### Excerpt provided

>>>

The invention further relates to a process for equalizing distortions of wirelessly transmitted data signals in an RFID system comprising an RFID device with a device air interface for receiving wireless data signals and at least one RFID transponder with a transponder air interface.
BACKGROUND OF THE INVENTION
In a conventional high frequency RFID system comprising at least one RFID reader and multiple RFID transponders (e.g. operating at 13,56 MHz, data transmission from the RFID transponders to the RFID reader via load modulation), a preferably high quality factor of the transponders of the RFID system is aimed to receive electric energy with a high energy level, which electric energy is transmitted from the reader to the transponders. However, disadvantageously, a very high quality factor of the transponders has a negative influence on the whole RFID system insofar, as it makes it difficult to achieve a very high data rate between the transponders and the reader. The reason for this behavior of the RFID system is, that increasing the quality factor, or in other words reducing the frequency band width in respect of a given center frequency results in longer swing-out transients of various oscillating circuits employed in the RFID system. This behavior is shown in the charts of Figures IA to ID depicting the impulse response E of data signals over time t at an air interface between the reader and the transponders. Fig. IA shows a low data rate at a high quality factor. It will be appreciated that the envelope Env of the data signal is rather broad, indicating a long swing-out transient. Fig. IB shows a low data rate at a low quality factor resulting in a considerably shortened envelope Env of the data signal providing enough head room between the consecutive data signals for increasing the data rate as is shown in Fig. 1C.
However, trying to increase the data rate at the high quality factor of Fig. IA inevitably results in intersymbol interferences Col as depicted in the chart of Fig. ID. As a consequence, in known RFID systems a compromise between an extent of the quality factor and an intended data rate between the transponder and the reader has to be made. Further, national and international standards limit both the theoretically available frequency bandwidths and the energy levels of signals being transmitted in the RFID systems, thereby barring a possible solution of this dilemma between quality factors and data rates in RFID systems.
OBJECT AND SUMMARY OF THE INVENTION
It is an object of the invention to provide an RFID device of the type defined in the opening paragraph, an RFID system of the type defined in the second paragraph and a process for equalizing distortions of wirelessly transmitted data signals in an RFID system of the type defined in the third paragraph, in which the disadvantages defined above are avoided.

<<<

### Data
>>>

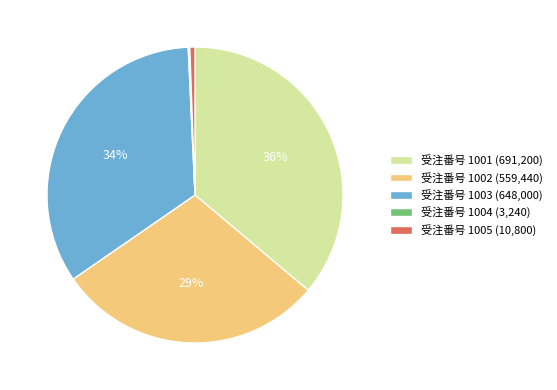

Is there any slice that represents more than half of the pie?

No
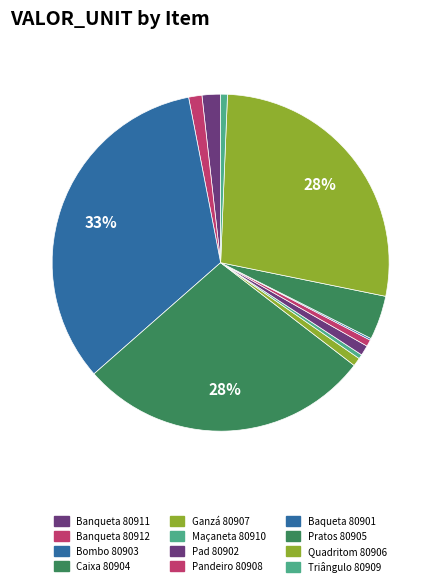

True or false: Baqueta 80901 accounts for 0% of the total.

True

<<<

### Task set
• A. Condense the paragraph of the RFID excerpt that begins "However, trying to increase the data rate" into a short bulleted list that keeps its main facts.
• B. Write the next part of the excerpt on equalizing signal distortions in RFID systems, starting right after its final sentence.

### Outputs for the tasks
• A.
- Raising the data rate while the quality factor is high inevitably causes intersymbol interference.
- Known RFID systems must therefore compromise between the quality factor and the intended data rate between transponder and reader.
- National and international standards limit the available frequency bandwidths and the energy levels of transmitted signals, which rules out a possible way around this dilemma.

• B.
In order to achieve the object defined above, an RFID device according to the invention can be characterized in the way defined below:
An RFID device comprising a device air interface with a predefined quality factor for receiving wireless data signals being sent by a remote RFID transponder comprising a transponder air interface with a predefined quality factor, and data signal processing means for processing the data signal received by the device air interface, wherein data signal equalization means are arranged between the device air interface and the data signal processing means, wherein the data signal equalization means are adapted to compensate signal distortions of the data signals caused by the quality factors of the device air interface and the transponder air interface of the RFID device and the RFID transponder, respectively. In order to achieve the object defined above, an RFID system according to the invention comprises an RFID device according to the invention and at least one RFID transponder.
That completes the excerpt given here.